For much of this year, that stance meant admitting that the old Yankee looked about done. After a sub-par year last year (following a brilliant offensive 2009), Jeter followed this year with another stinker and as Brien Jackson points out in his post today over at IATMS, the shortstop was batting .244 with a .648 OPS when the shortstop strained his calf a few hits shy of 3,000. Getting to that milestone meant a death crawl to the finish line like some Olympic marathon runner with a cramp.
It was painful to watch. When Jeter came up with men on base in big situations, this writer would cringe and assume a fetal position. You knew Jeter was going to fail. And he did...regularly. His pathetic stretch of emptiness with runners in scoring position was bandied about on Twitter every night. Jeter's jump throws from the shortstop hole no longer beat the runner by a step. Now the runner was safe by a step. When Gardner got on with a walk or a hit, you just knew Derek Jeter would hit into a double-play. He was playing better than Jorge Posada, but not by much. And with the admission that Jeter is this writer's favorite player comes the other admission that the Fan has watched just about every game he's played this season. And the truth was, the Yankees were winning in spite of Derek Jeter and not because of him.

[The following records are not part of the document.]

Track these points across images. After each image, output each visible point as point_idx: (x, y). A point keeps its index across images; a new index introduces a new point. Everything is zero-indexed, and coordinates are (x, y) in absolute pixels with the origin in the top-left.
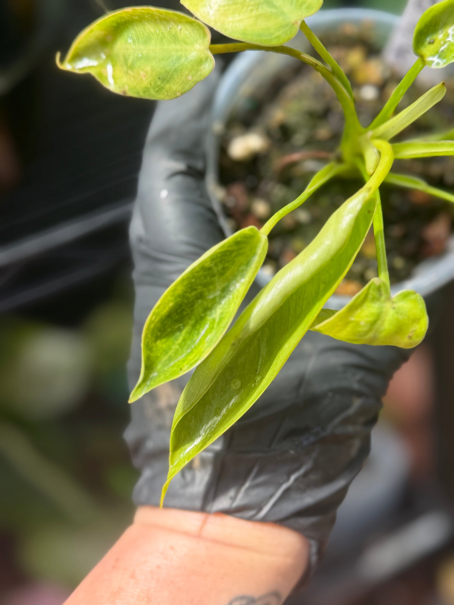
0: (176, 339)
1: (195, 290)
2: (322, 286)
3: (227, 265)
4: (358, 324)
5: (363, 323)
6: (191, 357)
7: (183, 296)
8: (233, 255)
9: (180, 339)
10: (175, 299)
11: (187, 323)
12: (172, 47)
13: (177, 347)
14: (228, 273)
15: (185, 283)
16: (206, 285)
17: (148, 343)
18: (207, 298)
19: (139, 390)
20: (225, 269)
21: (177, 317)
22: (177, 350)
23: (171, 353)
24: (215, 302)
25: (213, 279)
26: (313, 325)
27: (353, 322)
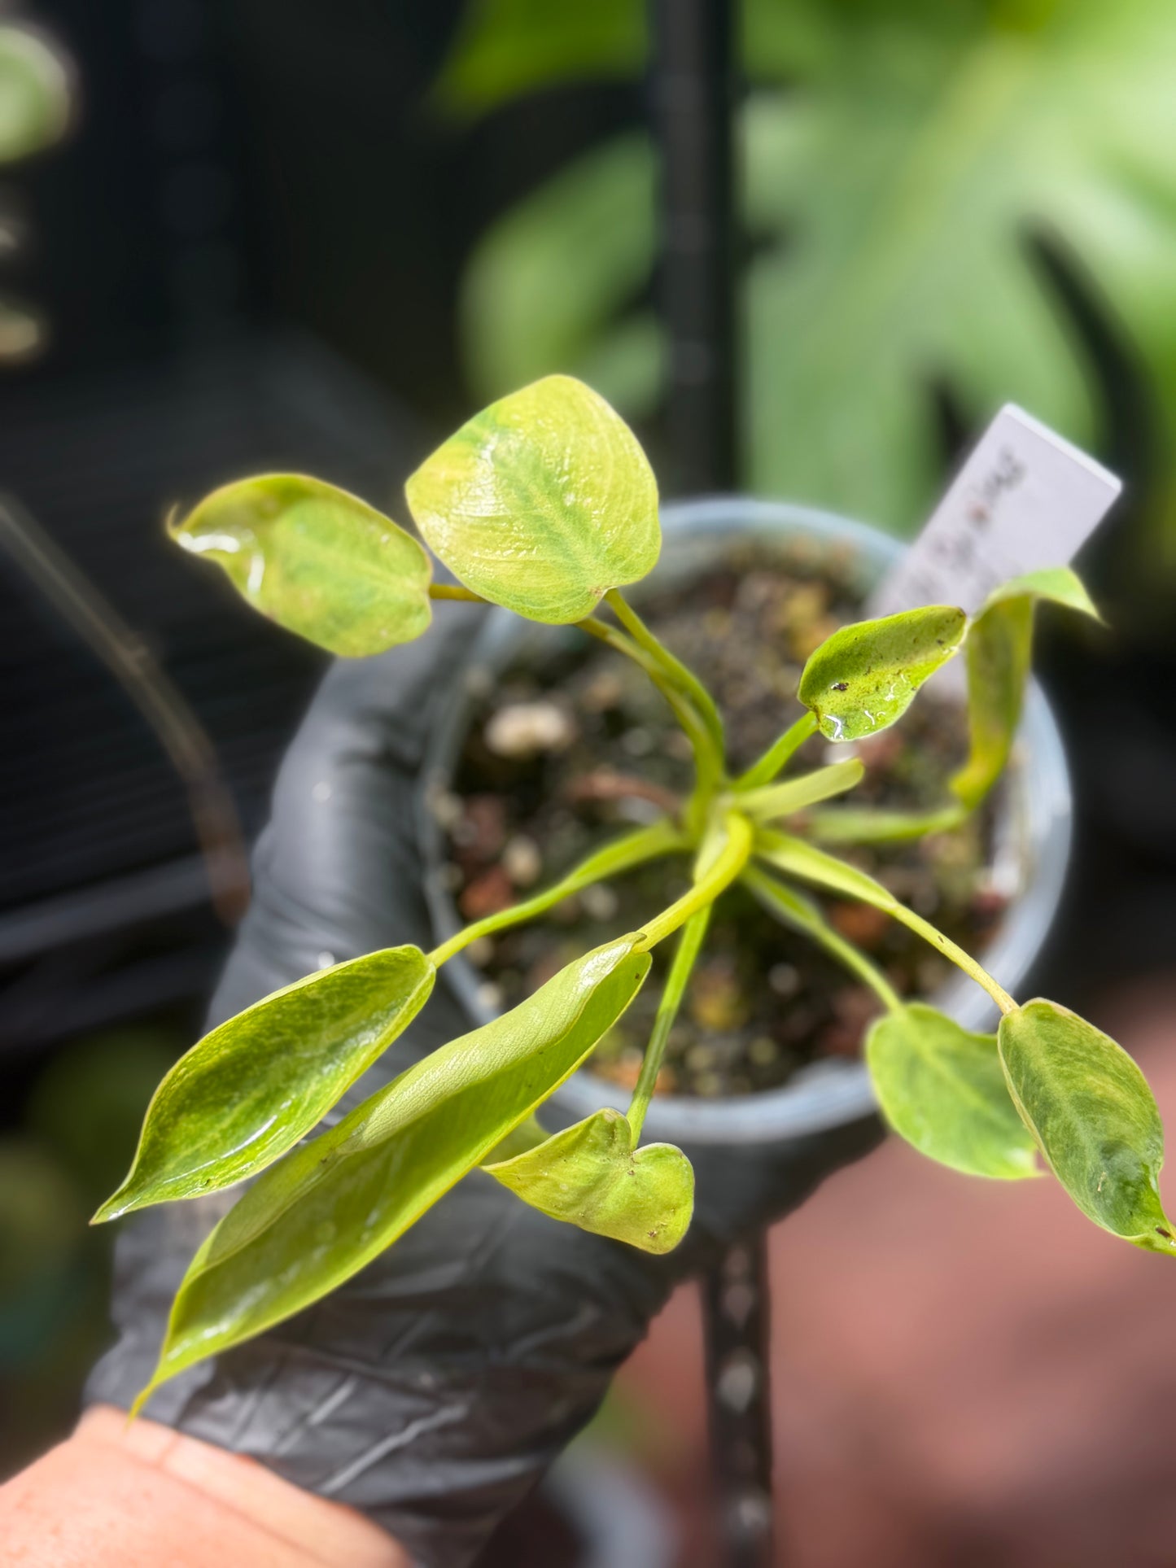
0: (219, 1120)
1: (280, 1034)
2: (523, 1091)
3: (350, 1002)
4: (556, 1186)
5: (565, 1188)
6: (235, 1163)
7: (253, 1041)
8: (366, 987)
9: (226, 1123)
10: (235, 1044)
11: (249, 1093)
12: (368, 566)
13: (217, 1135)
14: (349, 1019)
15: (261, 1018)
16: (302, 1031)
17: (160, 1115)
18: (298, 1055)
19: (116, 1204)
20: (344, 1010)
21: (232, 1077)
22: (216, 1142)
23: (201, 1144)
24: (310, 1066)
25: (318, 1022)
26: (487, 1160)
27: (547, 1179)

This writer has still been watching since Jeter returned from that calf injury. And something interesting has happened. This isn't the same Derek Jeter from before that injury. This Derek Jeter is driving the ball even when he makes outs. When runners are on base, he's not an automatic out. In fact, it took him three months to compile twenty runs batted in. Jeter has driven in 24 in the last month and a half. In the first three months of the season, Jeter became Ichiro and had only twelve extra base hits. He's had twelve in the last month and a half.
So far, in the second half of the season, Derek Jeter is batting .315. His slash line in August is: .388/.444/.914. He's looked very much like the old Derek Jeter. Before the season started, this Fan was hoping Jeter could at least hit .280. That's not a bad batting average for a shortstop. So when Jeter was hovering around .250 to .260, it was cringe-inducing. Now, Jeter is batting .283 for the season. His OPS is over .700 at least. The hope is coming true.
Will time catch up with Jeter again? It might. Will he falter again? He could. But as of right this moment, Derek Jeter has a little swag back. In the last month, the Yankees have been winning in part because of Derek Jeter's play and not despite it. If Jeter can maintain this kind of hitting for the balance of the season and into the playoffs, you have to like the Yankees' chances all that much more.
Yes, a Derek Jeter post is a dreaded thing to write. But Jeter's resurgence of late had to be written.